A Série FARGO e o homicídio por motivo de relevante valor social.

Na doutrina, como motivo de relevante valor social determinante do homicídio, são comuns as exemplificações envolvendo a morte do traidor da pátria, utilizado pela própria Exposição de Motivos do CP, ou do perigoso bandido em prol da paz e segurança da comunidade que está sob seu jugo.

Sempre atentos aos possíveis enquadramentos penais nos filmes e seriados, para depois transportá-los à sala de aula e utilizarmos na exemplificação das questões teóricas, na primeira temporada da série televisiva Fargo, um homem perigoso chamado Lorne Malvo matou dezenas de pessoas e, depois de ferido por um tiro na perna quando investira contra outra de suas vítimas, sentado no sofá de casa para tratar a lesão, foi surpreendido por um ex-policial, que, de arma em punho, o matou com tantos tiros quantos necessários na defesa da segurança e da vida das pessoas, que ele eliminava gratuitamente. Quando foi morto, era intensamente procurado pelas polícias municipal, estadual e federal, numa verdadeira caçada, tendo o governo posteriormente condecorado seu ex-servidor pela bravura e motivação social do ato. 

A natureza social e a relevância do motivo determinante do homicídio são positivamente avaliadas pelo legislador. Não a ponto de justificação do fato, mas de ensejarem ao autor uma diminuição da pena, considerada, no dizer da Exposição de Motivos do CP, a dose de aprovação e a menor censura da moral prática.  

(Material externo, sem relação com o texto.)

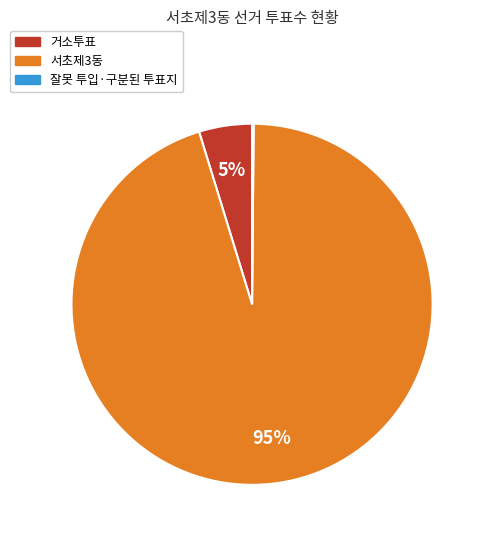

Is it true that 서초제3동 is 95% of the pie?

True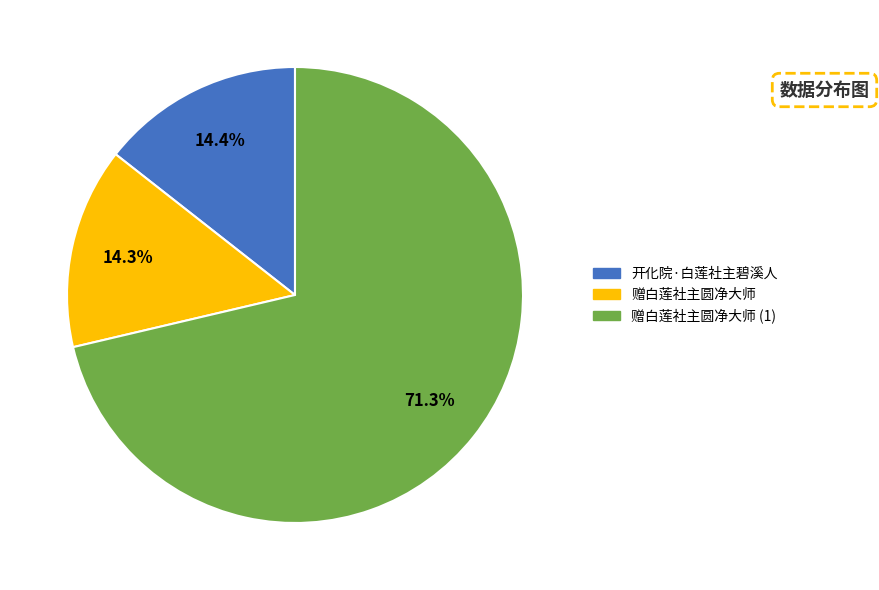

To the nearest percent, what is the average slice percentage?

33%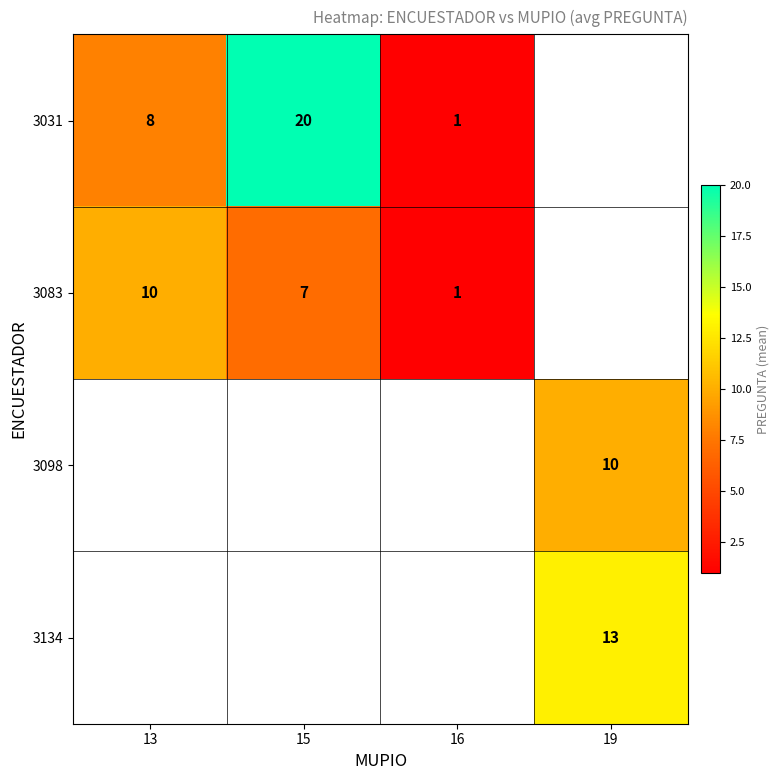

True or false: 3083 has a value of 10 at 13.

True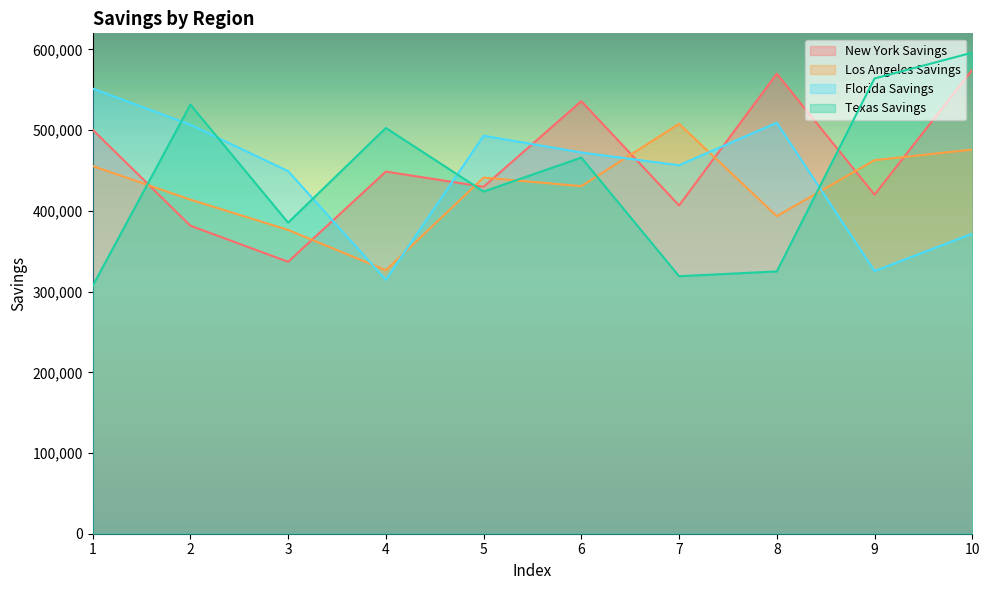

At which label is Florida Savings closest to 433082?

3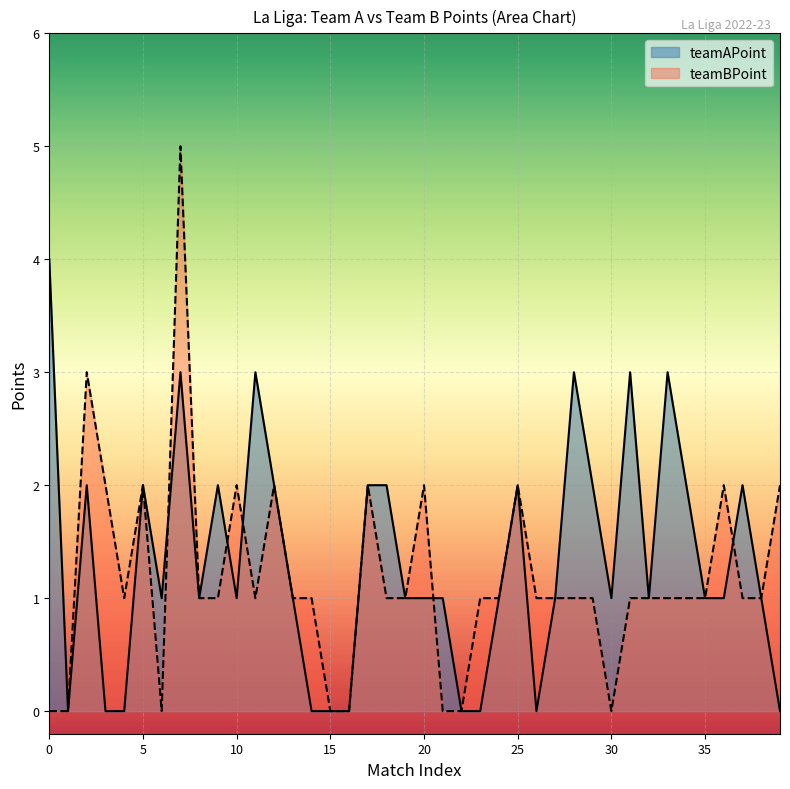

What is the difference between the second highest and second lowest values?

3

O motivo social corresponde a um valor ou interesse compartilhado coletivamente, envolvendo intuito e proveito para todos os indivíduos, que a lei o exige relevante, que tenha importância, apreço, representatividade e significado para a sociedade. Relevante sob o ponto de vista da coletividade e não unicamente para o agente, apesar da natureza subjetiva da circunstância.

Assim, quando o indivíduo, sinceramente, age na defesa de um valor social relevante, sua conduta, ainda que lhe represente um proveito como membro, atende mais ao interesse da sociedade. É um agir de menor periculosidade e desajuste, comparativamente a outros motivos determinantes, como a futilidade e a torpeza.

Na época em que era foragido, matar Pablo Escobar, o maior traficante internacional, procurado pela polícia e exército colombianos com a ajuda do departamento norte-americano de combate às drogas, em virtude dos seus milhares e hediondos assassinatos, de mão própria ou por seus sicários, seguramente também se constituiria numa hipótese privilegiadora do delito, pela relevância do valor determinante à sociedade colombiana, atormentada e amedrontada por suas barbáries, se o motivo de eliminá-lo fosse verdadeiramente o de dar cabo ao grande mal que a sua existência representava à sociedade e à ordem pública naquele país, ainda que eventualmente agregada de alguma vaidade pela repercussão mundial do homicídio e notoriedade do autor.

Da mesma forma, por relevante valor social, o assassinato de Osama bem Laden, responsável pelo mais contundente ataque terrorista de nossos tempos, se cometido por um cidadão motivado na causa social de eliminar o líder e fonte permanecente e inesgotável de ideação e execução de outros gravíssimos atos de terror enquanto se mantivesse vivo.

Também não excluiríamos a possibilidade de igual enquadramento típico a quem matasse um temível e contumaz abigeatário[1], assim identificado pela violência cruel empreendida nas pessoas proprietárias ou cuidadoras dos animais que subtraia durante as noites e madrugadas, para sossego, segurança e incolumidade da comunidade rural, assustada e acovardada pelos rotineiros eventos sem punição e desprotegida de um tempestivo atendimento dos órgãos oficiais de proteção devido à distância e o tempo necessário para deslocamentos entre a cidade e o campo.

Ainda que de ocorrência incomum, encontradiço mais nos livros de doutrina do que nos julgados dos tribunais, o homicídio por relevante valor social é uma possibilidade de motivação homicida reconhecida pela lei penal brasileira, que enseja ao autor a diminuição da pena ordinariamente cominada.


[1] Abigeatário é quem pratica abigeato, espécie de crime de furto que envolve a subtração de animais, principalmente domesticados, como animais de carga e animais para abate, no campo e fazendas, prevista no § 6º do art. 155 do CP.